§ **Exercise description**
Retrieve every line of the data holding the word "Tiere".

START Records for processing

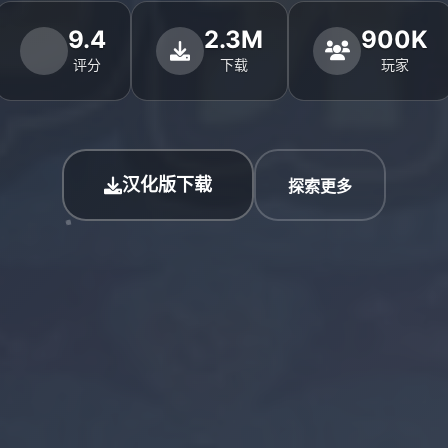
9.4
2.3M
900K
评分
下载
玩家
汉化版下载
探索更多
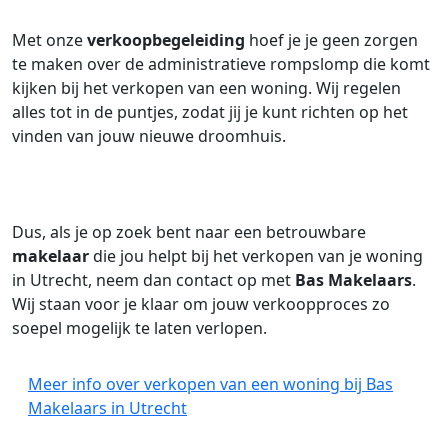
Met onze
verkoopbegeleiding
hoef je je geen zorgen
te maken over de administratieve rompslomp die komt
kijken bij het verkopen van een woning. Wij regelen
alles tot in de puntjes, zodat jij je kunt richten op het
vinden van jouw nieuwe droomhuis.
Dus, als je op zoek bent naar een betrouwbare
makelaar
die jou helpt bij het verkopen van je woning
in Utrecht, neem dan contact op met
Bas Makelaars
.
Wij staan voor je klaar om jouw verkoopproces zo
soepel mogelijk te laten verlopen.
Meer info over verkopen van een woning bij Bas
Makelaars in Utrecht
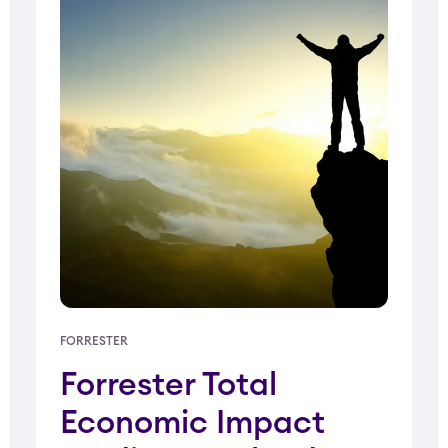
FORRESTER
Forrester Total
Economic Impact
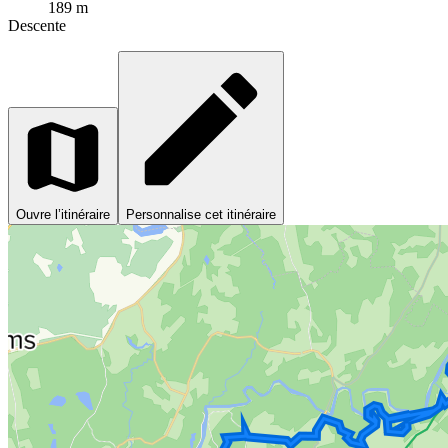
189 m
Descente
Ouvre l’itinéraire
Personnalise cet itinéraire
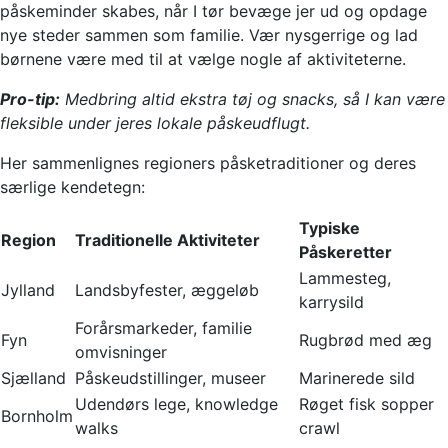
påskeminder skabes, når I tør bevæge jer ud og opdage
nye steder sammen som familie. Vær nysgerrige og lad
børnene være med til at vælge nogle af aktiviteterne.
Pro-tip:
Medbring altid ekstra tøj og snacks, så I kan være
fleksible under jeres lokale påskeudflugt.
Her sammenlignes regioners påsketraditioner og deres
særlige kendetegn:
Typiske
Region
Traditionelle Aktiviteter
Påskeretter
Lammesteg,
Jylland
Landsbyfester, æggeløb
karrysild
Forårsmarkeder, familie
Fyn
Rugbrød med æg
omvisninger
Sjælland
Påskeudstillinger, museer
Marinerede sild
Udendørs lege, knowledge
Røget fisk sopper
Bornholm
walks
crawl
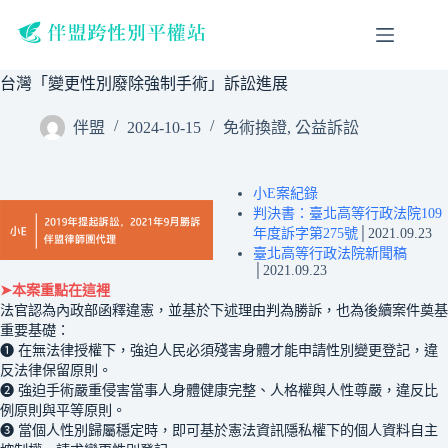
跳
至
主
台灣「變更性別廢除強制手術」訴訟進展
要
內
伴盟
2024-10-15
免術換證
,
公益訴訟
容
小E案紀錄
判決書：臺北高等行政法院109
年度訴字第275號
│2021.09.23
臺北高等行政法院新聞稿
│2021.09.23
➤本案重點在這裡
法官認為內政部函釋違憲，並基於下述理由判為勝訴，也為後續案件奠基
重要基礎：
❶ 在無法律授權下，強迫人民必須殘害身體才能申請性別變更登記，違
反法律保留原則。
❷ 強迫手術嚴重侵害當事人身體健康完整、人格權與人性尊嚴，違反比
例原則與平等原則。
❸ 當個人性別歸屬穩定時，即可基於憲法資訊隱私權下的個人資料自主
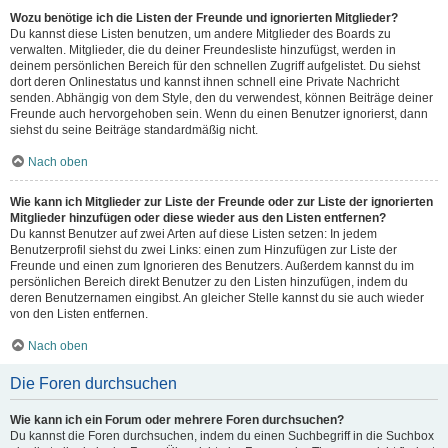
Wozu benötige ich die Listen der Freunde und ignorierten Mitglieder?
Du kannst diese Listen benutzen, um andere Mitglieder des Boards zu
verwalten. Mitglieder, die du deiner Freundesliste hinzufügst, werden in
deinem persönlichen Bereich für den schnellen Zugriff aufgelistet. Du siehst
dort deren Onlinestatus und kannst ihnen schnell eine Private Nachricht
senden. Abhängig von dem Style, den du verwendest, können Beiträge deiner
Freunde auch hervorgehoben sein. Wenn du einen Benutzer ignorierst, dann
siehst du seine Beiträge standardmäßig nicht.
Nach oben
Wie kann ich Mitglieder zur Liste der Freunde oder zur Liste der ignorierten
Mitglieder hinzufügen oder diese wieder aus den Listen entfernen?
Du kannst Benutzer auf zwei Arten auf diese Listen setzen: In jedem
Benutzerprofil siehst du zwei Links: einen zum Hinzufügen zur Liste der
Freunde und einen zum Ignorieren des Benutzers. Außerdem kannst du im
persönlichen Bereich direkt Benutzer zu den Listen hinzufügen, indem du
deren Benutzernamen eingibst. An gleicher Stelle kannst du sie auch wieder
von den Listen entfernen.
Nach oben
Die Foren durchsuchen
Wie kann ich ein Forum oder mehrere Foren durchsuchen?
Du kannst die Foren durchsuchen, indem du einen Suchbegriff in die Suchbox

END Records for processing
START Records for processing

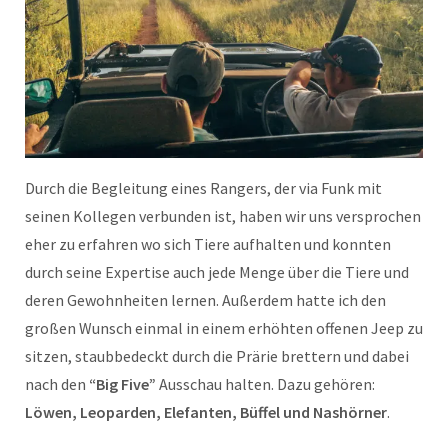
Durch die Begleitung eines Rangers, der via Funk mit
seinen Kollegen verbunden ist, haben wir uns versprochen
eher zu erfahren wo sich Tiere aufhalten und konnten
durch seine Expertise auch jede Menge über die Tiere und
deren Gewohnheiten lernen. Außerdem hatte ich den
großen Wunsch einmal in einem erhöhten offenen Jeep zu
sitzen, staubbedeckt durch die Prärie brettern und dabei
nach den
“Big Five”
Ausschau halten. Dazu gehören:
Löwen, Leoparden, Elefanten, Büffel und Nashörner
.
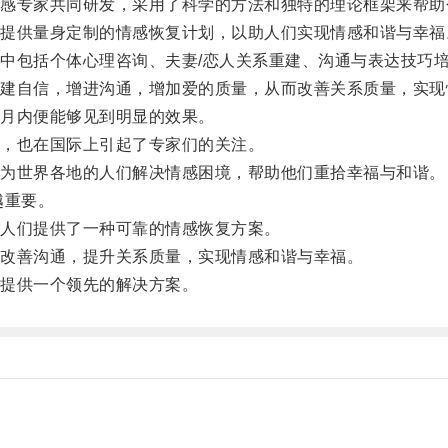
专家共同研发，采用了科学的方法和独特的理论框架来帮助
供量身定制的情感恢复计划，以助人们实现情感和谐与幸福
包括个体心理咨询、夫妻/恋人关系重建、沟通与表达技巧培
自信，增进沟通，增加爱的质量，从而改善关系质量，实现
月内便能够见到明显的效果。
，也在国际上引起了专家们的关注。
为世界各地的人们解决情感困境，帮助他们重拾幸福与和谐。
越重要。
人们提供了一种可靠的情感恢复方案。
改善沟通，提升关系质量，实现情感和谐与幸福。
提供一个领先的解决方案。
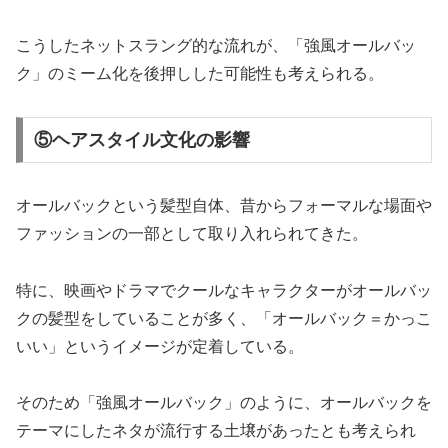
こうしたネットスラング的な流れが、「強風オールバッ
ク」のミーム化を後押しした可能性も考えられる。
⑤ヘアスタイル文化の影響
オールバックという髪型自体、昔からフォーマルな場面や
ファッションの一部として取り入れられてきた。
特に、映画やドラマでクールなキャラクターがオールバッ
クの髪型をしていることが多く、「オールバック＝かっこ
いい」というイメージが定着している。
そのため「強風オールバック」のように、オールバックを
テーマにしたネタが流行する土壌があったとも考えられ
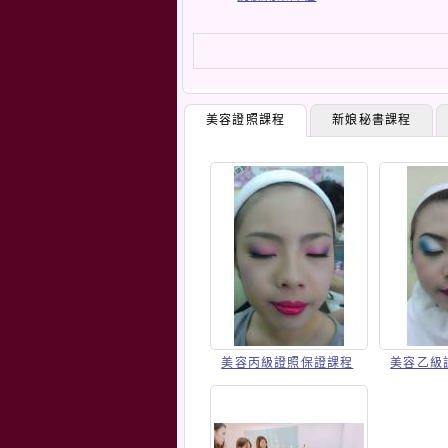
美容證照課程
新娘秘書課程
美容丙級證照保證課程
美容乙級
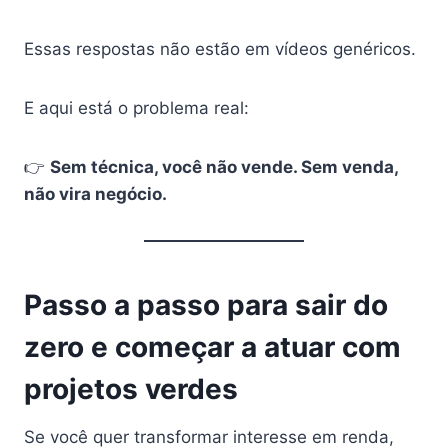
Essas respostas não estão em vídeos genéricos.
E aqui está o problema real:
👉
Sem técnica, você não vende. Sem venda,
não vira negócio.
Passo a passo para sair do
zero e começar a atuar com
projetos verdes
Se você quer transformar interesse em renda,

END Records for processing

§ **Your response**
eher zu erfahren wo sich Tiere aufhalten und konnten
durch seine Expertise auch jede Menge über die Tiere und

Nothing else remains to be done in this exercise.